As far as I can tell, if you’re not an expert on how your distributed systems (microservices?) are built, you’re going to have a hell of a time diagnosing correctness and performance issues. Then there’s the added complexity of needing to know how data is being organized in whatever observability tool you’re using.
Going back to the debugging analogy, you can actually use a debugger (like the one in Visual Studio) to learn about how your codebase works. Just set some breakpoints at various stages of your application, step through, and watch it all unfold. It’s amazing. And I haven’t seen Observability tooling offer up anything like that so far.

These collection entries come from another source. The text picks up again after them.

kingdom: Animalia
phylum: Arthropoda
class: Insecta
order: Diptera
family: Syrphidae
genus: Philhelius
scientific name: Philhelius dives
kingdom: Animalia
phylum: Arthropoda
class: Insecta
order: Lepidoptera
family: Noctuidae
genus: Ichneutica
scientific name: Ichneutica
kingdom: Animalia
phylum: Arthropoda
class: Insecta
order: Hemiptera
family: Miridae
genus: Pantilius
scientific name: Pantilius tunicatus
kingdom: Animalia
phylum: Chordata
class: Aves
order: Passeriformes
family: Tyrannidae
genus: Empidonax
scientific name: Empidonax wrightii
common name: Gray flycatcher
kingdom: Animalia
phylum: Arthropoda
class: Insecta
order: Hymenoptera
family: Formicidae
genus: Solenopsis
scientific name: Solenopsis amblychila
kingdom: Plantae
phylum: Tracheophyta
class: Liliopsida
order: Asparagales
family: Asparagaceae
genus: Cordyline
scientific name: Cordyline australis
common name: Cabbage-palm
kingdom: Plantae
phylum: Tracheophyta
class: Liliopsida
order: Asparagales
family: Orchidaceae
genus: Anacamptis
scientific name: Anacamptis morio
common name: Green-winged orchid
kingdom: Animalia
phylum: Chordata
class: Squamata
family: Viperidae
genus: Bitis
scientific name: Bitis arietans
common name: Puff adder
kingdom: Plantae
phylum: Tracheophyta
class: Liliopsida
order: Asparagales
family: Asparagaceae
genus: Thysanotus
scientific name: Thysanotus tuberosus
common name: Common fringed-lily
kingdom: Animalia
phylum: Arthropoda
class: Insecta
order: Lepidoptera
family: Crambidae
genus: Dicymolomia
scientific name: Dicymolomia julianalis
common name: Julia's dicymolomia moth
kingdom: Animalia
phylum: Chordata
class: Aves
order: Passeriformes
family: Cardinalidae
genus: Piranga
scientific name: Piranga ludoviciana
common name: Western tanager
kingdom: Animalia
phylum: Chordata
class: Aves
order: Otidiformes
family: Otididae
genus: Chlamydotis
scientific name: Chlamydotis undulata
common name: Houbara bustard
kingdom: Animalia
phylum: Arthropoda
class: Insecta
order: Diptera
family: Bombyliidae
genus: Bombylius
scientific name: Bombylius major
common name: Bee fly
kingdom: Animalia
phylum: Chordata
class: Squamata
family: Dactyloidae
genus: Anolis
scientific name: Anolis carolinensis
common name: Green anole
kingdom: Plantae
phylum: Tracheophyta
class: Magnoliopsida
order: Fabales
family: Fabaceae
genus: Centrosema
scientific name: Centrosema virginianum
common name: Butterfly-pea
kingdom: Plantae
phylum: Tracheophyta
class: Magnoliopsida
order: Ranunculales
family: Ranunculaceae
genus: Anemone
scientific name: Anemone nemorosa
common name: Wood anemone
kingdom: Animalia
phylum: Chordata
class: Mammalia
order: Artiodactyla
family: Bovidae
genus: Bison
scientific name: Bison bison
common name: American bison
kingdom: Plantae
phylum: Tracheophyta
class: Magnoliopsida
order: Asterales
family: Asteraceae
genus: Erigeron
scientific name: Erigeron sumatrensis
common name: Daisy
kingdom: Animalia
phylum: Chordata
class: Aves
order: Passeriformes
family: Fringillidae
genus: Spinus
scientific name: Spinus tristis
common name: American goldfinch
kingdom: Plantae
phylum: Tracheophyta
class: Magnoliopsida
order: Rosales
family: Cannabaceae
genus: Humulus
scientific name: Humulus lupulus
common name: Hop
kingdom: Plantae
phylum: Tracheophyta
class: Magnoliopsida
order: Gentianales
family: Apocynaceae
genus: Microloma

I think there’s ways you can know up front what kind of data is being collected and offer some reasonable jumping off points to query data further. That’s not an easy thing to build, though. I really hope I don’t throw my hands up in the air and say, “AIOps, fuck it”.
I wanted to end on more of a high note. Observability, once you “attain” it, is pretty fucking awesome.
I’m lucky that at Honeycomb, the engineering org has a high degree of “observability maturity”. There’s practically no question that you can’t get an answer to in sub-second times. I don’t know if I’ve had that come to jesus moment about Observability just yet, but I think I’m on the path to it. I wish every engineering organization could have observable systems like this.
I also think there’s some pretty neat stuff that could be done in the future. What does observability for testing and CI systems look like? Could observability data get pulled into an IDE? Lots of possibilities.